◆ Supplied text
·····
I stumbled into Spey Rods/two handed rods due to a right shoulder/upper arm injury in the late Spring of 2001. That coupled with a bad right elbow that was hammered in a Shad Season trying to hurl shooting lines with heavy sinking heads and a very windy summer that required double hauls on every cast for trout fishing on our rives.

After my last shoulder injury, I was unable to single hand/double haul and shoot shooting heads. With my lighter 7141, I can cast for a long time without having to take a rest. With my 10151, an Accelerator 9/10 with tips and a Loop 4 to balance the package. 30 to 45 minutes of casting with this rig require a rest or at least a change in casting styles.

My older son, who fits into the big guy category is a little over 6' and 200 plus pounds. He was an excellent wrestler and athletic. His techniques to fish the Delta for stripers and to fish for steelhead, big trout on big rivers and shad with his big Spey rod, has been to over power his big rods, the shooting line and long hand built shooting heads. He recently injured his elbow and the area below the elbow this summer. He has to wear a tennis elbow wrap during fishing. Then, after fishing, he uses a special wrap that allows him to use heat or cold on his elbow and area below the elbow. He now has an rx for a potent non steroidal to take after fishing for a few days.

He just bought Rio's Striper 26' DC line with the 350 grain head built in which makes it easier for him to cast. He is 36 now, and if he wants to continue to fly fish, he is going to have to learn some new tricks with his old rods and move up to the shorter two handed rods like Meiser's and get a shorter and lighter spey rod/rig for his shad and steelhead fishing.

On our next trip on the Delta, I will let him use Meiser's 10'6' 9/10 weight switch rod with my Rio Striper 26 DC/350 grain. With a simple over hand cast I can get out 90 to 100' of that line with no double hauls, false casts and not hurt my shoulder or elbow. With my crude underhand, I can get about 50 to 60' casts with this rig.

We are truly fortunate to live in this incredible time with great rods, great lines and great people to teach us how to do different casts with these different rods. The only right way, is the way that works for us, when we are fishing at that moment. Some of us want short rods, some of us want long rods, we require different lines on the same rods that our friends use. Nobody is wrong except when they try to dictate what casting style, rod, line and technique that we all should use.
·····
◆ Dataset excerpts
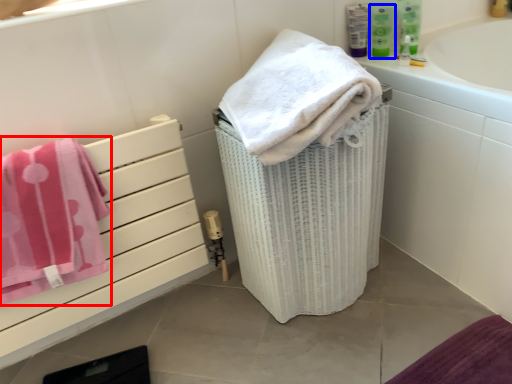
Question: Which of the following is the farthest to the observer, towel (highlighted by a red box) or mouthwash (highlighted by a blue box)?

Choices:
 (A) towel
 (B) mouthwash

Answer: (B)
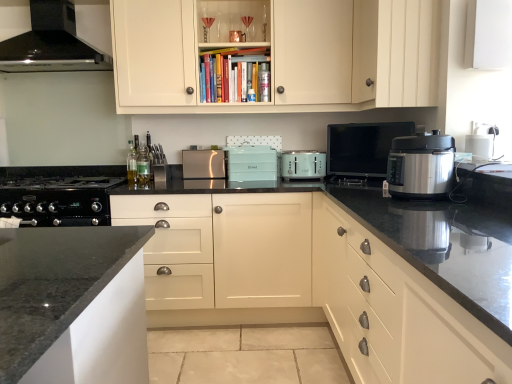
·····
◆ Exercises to complete
A. From the passage on Spey rods above, copy the part that opens with the words containing "On our next" and closes with "with this rig.".
B. Write out the listing again with "observer" changed to "viewer" and everything else unchanged, omitting the pictures.

◆ Solutions to the exercise
A.
On our next trip on the Delta, I will let him use Meiser's 10'6' 9/10 weight switch rod with my Rio Striper 26 DC/350 grain. With a simple over hand cast I can get out 90 to 100' of that line with no double hauls, false casts and not hurt my shoulder or elbow. With my crude underhand, I can get about 50 to 60' casts with this rig.

B.
Question: Which of the following is the farthest to the viewer, towel (highlighted by a red box) or mouthwash (highlighted by a blue box)?

Choices:
 (A) towel
 (B) mouthwash

Answer: (B)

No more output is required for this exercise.